The subspecies of the streak-necked flycatcher are found thus:

- M. s. columbianus: Colombian Andes except in the southwest; eastern Andean slope of Ecuador
- M. s. viridiceps: west slope of the Andes in far southwestern Colombia and south on the west slope through Ecuador
- M. s. palamblae: west slope of the Andes of northern Peru from near the Ecuadorian border south to Huánuco Department
- M. s. striaticollis east slope of the Andes of Peru from Pasco Department south into northern Bolivia as far as western Santa Cruz Department

The streak-necked flycatcher primarily inhabits humid montane forest in the upper tropical and lower temperate zones. It also occurs at the forest edges and in secondary forest.
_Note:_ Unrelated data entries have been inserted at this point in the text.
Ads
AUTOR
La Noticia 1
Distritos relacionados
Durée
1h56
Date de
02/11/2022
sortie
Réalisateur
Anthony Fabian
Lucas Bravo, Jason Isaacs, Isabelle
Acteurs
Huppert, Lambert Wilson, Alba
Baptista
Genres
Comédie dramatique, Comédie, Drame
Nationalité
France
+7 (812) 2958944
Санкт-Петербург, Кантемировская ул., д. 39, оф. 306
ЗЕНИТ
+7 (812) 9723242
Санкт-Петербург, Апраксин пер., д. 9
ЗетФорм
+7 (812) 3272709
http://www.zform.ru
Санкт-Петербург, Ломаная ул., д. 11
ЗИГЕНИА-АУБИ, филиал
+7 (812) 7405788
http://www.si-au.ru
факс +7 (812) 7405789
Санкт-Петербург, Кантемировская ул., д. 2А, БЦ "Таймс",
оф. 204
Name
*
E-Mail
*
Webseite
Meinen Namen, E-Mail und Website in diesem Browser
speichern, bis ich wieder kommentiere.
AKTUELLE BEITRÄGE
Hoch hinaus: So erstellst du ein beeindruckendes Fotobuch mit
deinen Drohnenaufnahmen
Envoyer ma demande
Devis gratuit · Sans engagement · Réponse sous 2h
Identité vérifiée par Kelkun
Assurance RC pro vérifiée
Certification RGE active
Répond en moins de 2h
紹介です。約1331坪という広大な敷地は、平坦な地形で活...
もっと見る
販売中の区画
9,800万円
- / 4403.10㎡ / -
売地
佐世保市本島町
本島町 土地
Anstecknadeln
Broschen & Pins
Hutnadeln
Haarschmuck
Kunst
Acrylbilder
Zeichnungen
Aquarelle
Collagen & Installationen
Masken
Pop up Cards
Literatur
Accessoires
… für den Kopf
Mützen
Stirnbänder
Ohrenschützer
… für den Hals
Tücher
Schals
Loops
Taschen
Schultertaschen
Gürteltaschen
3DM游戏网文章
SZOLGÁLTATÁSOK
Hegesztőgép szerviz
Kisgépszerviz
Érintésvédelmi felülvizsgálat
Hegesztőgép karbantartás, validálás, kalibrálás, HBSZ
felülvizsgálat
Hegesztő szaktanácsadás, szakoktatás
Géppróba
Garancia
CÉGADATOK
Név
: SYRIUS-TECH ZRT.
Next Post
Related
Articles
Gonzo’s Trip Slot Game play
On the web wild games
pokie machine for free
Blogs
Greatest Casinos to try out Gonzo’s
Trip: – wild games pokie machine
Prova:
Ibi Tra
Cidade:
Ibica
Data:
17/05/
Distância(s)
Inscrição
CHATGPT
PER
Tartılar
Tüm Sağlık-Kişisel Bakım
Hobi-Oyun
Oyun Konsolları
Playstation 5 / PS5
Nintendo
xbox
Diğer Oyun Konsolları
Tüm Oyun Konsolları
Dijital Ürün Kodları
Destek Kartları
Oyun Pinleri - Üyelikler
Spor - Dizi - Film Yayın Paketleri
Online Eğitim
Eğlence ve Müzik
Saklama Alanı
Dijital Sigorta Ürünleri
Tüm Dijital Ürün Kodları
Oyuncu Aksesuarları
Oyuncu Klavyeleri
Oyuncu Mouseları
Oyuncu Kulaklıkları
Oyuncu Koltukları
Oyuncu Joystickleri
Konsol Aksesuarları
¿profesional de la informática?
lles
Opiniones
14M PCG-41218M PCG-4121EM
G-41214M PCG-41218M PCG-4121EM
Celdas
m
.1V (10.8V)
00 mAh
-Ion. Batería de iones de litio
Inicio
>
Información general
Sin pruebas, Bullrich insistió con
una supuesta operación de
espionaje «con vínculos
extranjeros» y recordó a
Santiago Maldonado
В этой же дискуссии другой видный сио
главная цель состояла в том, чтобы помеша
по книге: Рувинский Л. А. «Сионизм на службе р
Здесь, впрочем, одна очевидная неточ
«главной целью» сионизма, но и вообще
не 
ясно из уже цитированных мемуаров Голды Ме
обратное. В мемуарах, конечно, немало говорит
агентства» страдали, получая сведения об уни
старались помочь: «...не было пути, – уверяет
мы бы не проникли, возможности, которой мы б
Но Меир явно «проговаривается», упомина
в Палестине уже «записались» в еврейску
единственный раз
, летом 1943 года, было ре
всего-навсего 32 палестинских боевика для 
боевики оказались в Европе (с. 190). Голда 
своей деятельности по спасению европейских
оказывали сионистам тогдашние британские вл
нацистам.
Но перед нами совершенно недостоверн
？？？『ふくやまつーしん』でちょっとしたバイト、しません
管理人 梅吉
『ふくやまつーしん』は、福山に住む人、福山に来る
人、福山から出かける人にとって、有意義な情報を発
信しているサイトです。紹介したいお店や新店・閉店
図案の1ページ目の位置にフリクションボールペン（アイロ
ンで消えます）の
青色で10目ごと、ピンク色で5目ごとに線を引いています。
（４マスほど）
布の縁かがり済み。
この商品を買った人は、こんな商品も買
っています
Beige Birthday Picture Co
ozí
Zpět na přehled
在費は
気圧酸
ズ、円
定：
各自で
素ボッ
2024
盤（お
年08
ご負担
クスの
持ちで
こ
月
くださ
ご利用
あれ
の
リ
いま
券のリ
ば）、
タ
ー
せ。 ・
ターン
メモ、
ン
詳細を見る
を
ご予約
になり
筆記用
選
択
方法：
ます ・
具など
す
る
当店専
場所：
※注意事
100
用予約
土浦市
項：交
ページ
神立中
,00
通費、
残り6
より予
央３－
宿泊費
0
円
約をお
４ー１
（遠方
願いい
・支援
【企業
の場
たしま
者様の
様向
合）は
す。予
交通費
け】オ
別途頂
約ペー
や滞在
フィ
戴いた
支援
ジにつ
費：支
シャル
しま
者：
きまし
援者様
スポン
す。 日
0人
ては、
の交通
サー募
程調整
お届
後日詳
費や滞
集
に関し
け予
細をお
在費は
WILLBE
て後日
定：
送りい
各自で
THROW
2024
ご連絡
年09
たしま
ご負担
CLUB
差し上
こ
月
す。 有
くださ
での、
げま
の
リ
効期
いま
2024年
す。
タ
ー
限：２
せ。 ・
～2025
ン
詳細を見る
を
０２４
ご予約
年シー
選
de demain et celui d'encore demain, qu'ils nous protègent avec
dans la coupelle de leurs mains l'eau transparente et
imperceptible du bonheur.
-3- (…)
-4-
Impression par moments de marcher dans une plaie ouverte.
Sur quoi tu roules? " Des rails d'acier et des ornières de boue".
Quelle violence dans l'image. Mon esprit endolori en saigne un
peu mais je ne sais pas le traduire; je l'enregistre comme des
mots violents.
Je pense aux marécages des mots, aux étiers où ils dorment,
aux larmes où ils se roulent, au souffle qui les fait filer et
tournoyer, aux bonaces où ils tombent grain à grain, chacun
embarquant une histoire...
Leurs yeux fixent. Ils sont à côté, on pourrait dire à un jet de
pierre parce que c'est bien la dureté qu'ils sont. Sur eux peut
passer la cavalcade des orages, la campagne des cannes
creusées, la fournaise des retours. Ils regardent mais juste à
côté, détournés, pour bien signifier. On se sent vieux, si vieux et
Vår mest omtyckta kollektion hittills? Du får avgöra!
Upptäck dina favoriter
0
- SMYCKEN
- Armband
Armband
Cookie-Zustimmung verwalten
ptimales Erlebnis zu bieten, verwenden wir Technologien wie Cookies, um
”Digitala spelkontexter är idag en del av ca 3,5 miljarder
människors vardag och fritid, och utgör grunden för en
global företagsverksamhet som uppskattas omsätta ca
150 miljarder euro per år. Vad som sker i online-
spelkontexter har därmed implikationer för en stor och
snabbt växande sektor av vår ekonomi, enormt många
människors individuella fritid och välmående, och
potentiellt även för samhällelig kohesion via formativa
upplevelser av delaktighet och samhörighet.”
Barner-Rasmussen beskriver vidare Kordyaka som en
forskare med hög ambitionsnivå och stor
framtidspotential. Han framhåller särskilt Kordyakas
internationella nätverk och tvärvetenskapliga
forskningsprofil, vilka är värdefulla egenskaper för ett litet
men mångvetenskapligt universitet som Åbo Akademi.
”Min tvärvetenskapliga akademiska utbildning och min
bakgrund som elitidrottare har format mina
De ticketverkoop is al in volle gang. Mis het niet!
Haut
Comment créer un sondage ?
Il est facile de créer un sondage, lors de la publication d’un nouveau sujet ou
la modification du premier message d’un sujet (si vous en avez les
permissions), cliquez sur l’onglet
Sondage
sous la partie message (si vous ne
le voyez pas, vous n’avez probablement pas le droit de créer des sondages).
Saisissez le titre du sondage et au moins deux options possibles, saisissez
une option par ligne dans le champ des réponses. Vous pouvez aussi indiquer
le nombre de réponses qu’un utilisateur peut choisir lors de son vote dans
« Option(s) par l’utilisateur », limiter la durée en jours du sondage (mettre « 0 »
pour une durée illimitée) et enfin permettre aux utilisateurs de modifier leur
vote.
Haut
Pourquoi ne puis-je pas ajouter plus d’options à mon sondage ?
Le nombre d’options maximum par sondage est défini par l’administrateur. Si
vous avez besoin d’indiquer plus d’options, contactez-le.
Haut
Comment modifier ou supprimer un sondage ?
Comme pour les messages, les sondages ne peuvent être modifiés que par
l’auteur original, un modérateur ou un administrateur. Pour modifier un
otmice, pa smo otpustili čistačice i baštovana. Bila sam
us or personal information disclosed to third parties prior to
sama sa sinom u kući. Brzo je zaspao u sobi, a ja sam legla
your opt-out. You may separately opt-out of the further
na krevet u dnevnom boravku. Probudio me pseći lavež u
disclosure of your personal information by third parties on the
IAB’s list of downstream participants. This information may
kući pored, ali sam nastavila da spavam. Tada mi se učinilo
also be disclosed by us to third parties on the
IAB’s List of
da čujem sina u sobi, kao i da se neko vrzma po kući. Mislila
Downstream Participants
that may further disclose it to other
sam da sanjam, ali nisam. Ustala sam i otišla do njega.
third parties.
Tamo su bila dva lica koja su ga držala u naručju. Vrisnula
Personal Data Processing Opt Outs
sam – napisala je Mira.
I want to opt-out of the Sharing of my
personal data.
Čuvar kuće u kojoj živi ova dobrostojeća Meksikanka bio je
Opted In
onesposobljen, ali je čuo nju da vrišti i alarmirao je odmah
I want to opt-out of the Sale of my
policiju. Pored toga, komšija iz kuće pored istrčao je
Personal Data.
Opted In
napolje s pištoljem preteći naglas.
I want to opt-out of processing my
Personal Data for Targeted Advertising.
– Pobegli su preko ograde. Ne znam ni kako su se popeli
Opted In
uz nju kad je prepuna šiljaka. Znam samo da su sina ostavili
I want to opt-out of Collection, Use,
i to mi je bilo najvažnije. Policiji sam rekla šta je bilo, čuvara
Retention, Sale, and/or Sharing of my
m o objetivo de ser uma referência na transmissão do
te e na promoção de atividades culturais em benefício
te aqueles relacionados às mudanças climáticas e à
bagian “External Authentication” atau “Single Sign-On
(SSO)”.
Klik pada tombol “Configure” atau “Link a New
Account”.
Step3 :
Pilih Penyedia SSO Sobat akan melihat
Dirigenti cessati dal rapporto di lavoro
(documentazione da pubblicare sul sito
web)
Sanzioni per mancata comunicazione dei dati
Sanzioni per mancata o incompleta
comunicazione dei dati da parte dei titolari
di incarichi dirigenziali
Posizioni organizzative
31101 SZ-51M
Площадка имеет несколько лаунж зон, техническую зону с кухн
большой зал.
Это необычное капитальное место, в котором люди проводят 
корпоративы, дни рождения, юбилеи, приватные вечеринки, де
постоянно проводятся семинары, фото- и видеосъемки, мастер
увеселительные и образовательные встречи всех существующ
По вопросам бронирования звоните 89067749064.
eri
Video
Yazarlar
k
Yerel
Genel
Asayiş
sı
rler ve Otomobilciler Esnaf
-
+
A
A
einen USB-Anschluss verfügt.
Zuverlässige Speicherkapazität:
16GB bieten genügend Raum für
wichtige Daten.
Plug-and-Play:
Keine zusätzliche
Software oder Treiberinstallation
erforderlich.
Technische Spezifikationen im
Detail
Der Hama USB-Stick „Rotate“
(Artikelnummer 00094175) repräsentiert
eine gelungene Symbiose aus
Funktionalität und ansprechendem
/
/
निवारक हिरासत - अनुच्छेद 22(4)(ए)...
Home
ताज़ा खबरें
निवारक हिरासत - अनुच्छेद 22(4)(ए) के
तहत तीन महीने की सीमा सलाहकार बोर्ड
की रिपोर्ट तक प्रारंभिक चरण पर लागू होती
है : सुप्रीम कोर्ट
In elevation it ranges between 1500 and 2700 m in Colombia, mostly between 1500 and 2500 m but locally lower in Ecuador, between 1700 and 3100 m on the west slope in Peru, and between 500 and 3300 m though mostly between 1000 and 2400 m on the east slope in Peru.

==Behavior==
===Movement===

The streak-necked flycatcher is a year-round resident.

===Feeding===

The streak-necked flycatcher feeds on insects and small fruits. It forages in bushes, thickets, and trees from the forest's understory to its sub-canopy. It typically perches upright on a branch and makes short sallies to hover-glean prey from leaves and twigs. It also sometimes takes flying prey on the wing. It typically forages singly and occasionally joins a mixed-species feeding flock.

===Breeding===

The streak-necked flycatcher's breeding season has not been fully defined, but includes January to April in Colombia and September to December in southern Peru. Up to six males display to females at a lek; they sing and swing their head in synchrony with the song. The species' nest is a hanging bag with a side entrance made from plant fibers and moss lined with seed down and dry moss. Strands of the outer matrix often dangle below the bag. The nest is typically hung from a vine or twig between about 0.8 and 3 m above the ground and often near a watercourse. The clutch is two or three eggs. The incubation period is about 19 days and fledging occurs about 18 days after hatch.

===Vocalization===

The streak-necked flycatcher apparently sings almost solely at the lek. Its song is variously described as "a series of rhythmic, squeaky notes" and as "a melancholy, squeaky, rising-falling note" urrEEew".

==Status==

The IUCN has assessed the streak-necked flycatcher as being of Least Concern. It has a large range; its population size is not known and is believed to be decreasing. No immediate threats have been identified. It is considered "widespread" in Peru, "common" in Colombia, and "fairly common but inconspicuous" in Ecuador. It occurs in protected areas throughout its range.